JUSTIÇA E FAMÍLIA

Comissão aprova lei que restringe herança a condenados por homicídio de familiares

Sede da Câmara dos Deputados em Brasília.
Comissão de Constituição e Justiça e de Cidadania (CCJ) da Câmara dos Deputados.

Projeto conhecido como 'Lei Suzane von Richthofen' avança na Câmara dos Deputados e estende restrições a parentes colaterais. Decisão visa coibir ganhos patrimoniais de condenados por crimes contra familiares.

A Comissão de Constituição e Justiça e de Cidadania (CCJ) da Câmara dos Deputados aprovou, nesta terça-feira (16/06/2026), o parecer ao Projeto de Lei 23/2026, apelidado de "Lei Suzane von Richthofen". A iniciativa amplia as restrições para que pessoas condenadas por homicídio contra seus familiares possam receber herança. A decisão, que visa proteger a dignidade e os valores familiares, impacta diretamente a possibilidade de criminosos lucrarem com o legado de suas vítimas e outros parentes.

O texto aprovado altera o Código Civil para estender o instituto da indignidade. Agora, a medida impede que condenados por matar um familiar possam herdar bens de parentes colaterais de até quarto grau, como irmãos, tios, sobrinhos e primos. Essa ampliação visa evitar que atos cruéis contra um membro da família resultem em benefícios patrimoniais para o agressor, mesmo que de forma indireta.

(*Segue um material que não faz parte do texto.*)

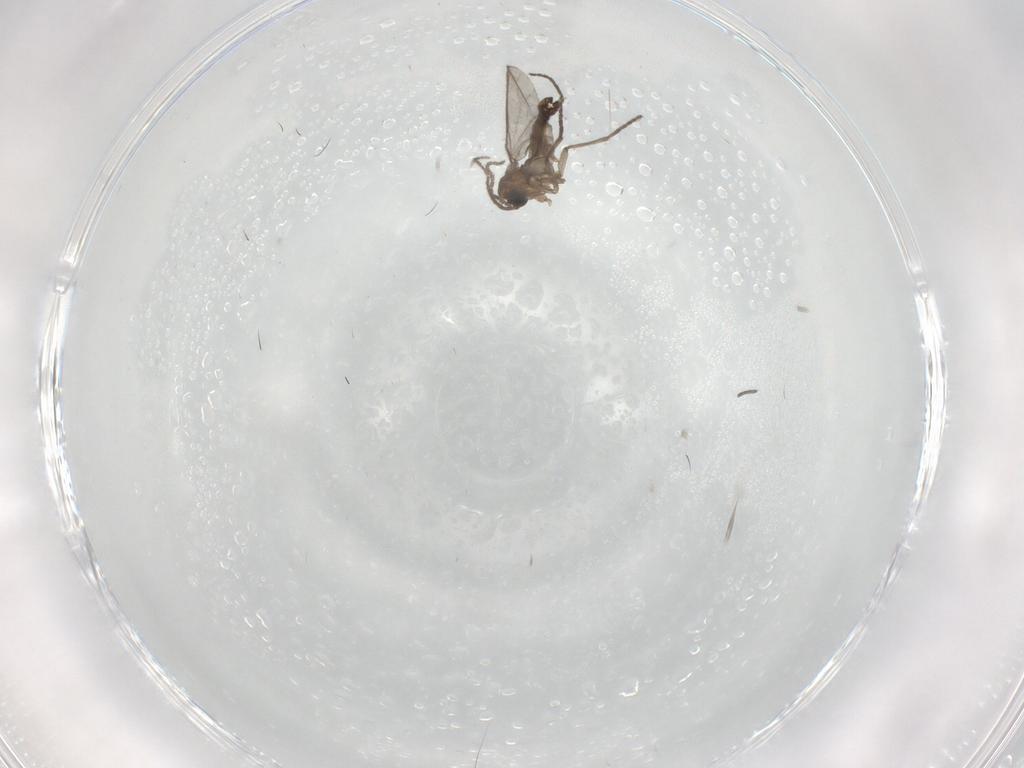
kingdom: Animalia
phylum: Arthropoda
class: Insecta
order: Diptera
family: Sciaridae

Atualmente, a exclusão por indignidade se limita a casos de homicídio doloso ou tentativa contra o autor da herança, seu cônjuge, companheiro, ascendentes ou descendentes. O substitutivo aprovado pela CCJ expande esse alcance, corrigindo o que a relatora Laura Carneiro (PSD-RJ) descreve como uma omissão "gravemente atentatória à moralidade, à solidariedade familiar e à boa-fé" no Código Civil.

A proposta ganhou notoriedade em referência ao caso de Suzane von Richthofen, condenada pelo assassinato dos pais em 2002, após repercussão sobre a possibilidade de ela herdar parte do patrimônio de um tio. A legislação busca, portanto, impedir situações onde condenados por crimes hediondos contra a família possam se beneficiar financeiramente de seus legados.

A relatora optou por manter a ampliação do instituto da indignidade, mas rejeitou outras propostas que poderiam levar a exclusões excessivas da herança, considerando-as desproporcionais em casos sem relação direta com sucessões familiares.

A tramitação do projeto ainda não é definitiva. Após a aprovação na CCJ, a proposta segue para outras etapas. Se não houver interposição de recurso, o texto será analisado pelo plenário da Câmara e, posteriormente, pelos senadores. A definição sobre sua entrada em vigor dependerá de sua aprovação final e sanção presidencial.